Try it:
Copy exactly. Begin with the line that contains "Подробнее о празднике" and stop after the last line of the records.
==============================
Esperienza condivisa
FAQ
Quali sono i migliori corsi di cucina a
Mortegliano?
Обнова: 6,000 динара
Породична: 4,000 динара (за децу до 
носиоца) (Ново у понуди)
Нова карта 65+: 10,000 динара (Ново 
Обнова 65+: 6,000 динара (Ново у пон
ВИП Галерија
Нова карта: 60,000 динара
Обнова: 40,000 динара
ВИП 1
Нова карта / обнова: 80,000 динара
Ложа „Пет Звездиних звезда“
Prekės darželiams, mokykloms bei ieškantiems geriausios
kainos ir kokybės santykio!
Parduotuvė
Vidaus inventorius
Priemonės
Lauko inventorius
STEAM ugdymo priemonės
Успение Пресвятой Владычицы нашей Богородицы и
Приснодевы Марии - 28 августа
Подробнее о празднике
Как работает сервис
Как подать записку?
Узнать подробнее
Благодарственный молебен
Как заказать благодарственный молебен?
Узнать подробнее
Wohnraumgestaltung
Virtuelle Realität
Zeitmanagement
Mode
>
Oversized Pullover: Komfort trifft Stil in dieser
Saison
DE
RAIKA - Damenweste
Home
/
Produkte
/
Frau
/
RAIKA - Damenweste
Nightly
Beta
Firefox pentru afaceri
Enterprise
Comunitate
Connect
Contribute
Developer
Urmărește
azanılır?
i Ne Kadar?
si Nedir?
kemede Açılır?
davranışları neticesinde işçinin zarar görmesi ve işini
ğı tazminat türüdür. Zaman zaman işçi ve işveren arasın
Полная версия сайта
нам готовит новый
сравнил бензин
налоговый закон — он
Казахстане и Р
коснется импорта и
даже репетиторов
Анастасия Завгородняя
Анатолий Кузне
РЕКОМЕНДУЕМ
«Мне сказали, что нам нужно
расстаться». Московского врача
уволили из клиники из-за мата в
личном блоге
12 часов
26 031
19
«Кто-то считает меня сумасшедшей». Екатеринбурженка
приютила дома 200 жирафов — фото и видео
==============================
Reply to the exercise:
Подробнее о празднике
Как работает сервис
Как подать записку?
Узнать подробнее
Благодарственный молебен
Как заказать благодарственный молебен?
Узнать подробнее
Wohnraumgestaltung
Virtuelle Realität
Zeitmanagement
Mode
>
Oversized Pullover: Komfort trifft Stil in dieser
Saison
DE
RAIKA - Damenweste
Home
/
Produkte
/
Frau
/
RAIKA - Damenweste
Nightly
Beta
Firefox pentru afaceri
Enterprise
Comunitate
Connect
Contribute
Developer
Urmărește
azanılır?
i Ne Kadar?
si Nedir?
kemede Açılır?
davranışları neticesinde işçinin zarar görmesi ve işini
ğı tazminat türüdür. Zaman zaman işçi ve işveren arasın
Полная версия сайта
нам готовит новый
сравнил бензин
налоговый закон — он
Казахстане и Р
коснется импорта и
даже репетиторов
Анастасия Завгородняя
Анатолий Кузне
РЕКОМЕНДУЕМ
«Мне сказали, что нам нужно
расстаться». Московского врача
уволили из клиники из-за мата в
личном блоге
12 часов
26 031
19
«Кто-то считает меня сумасшедшей». Екатеринбурженка
приютила дома 200 жирафов — фото и видео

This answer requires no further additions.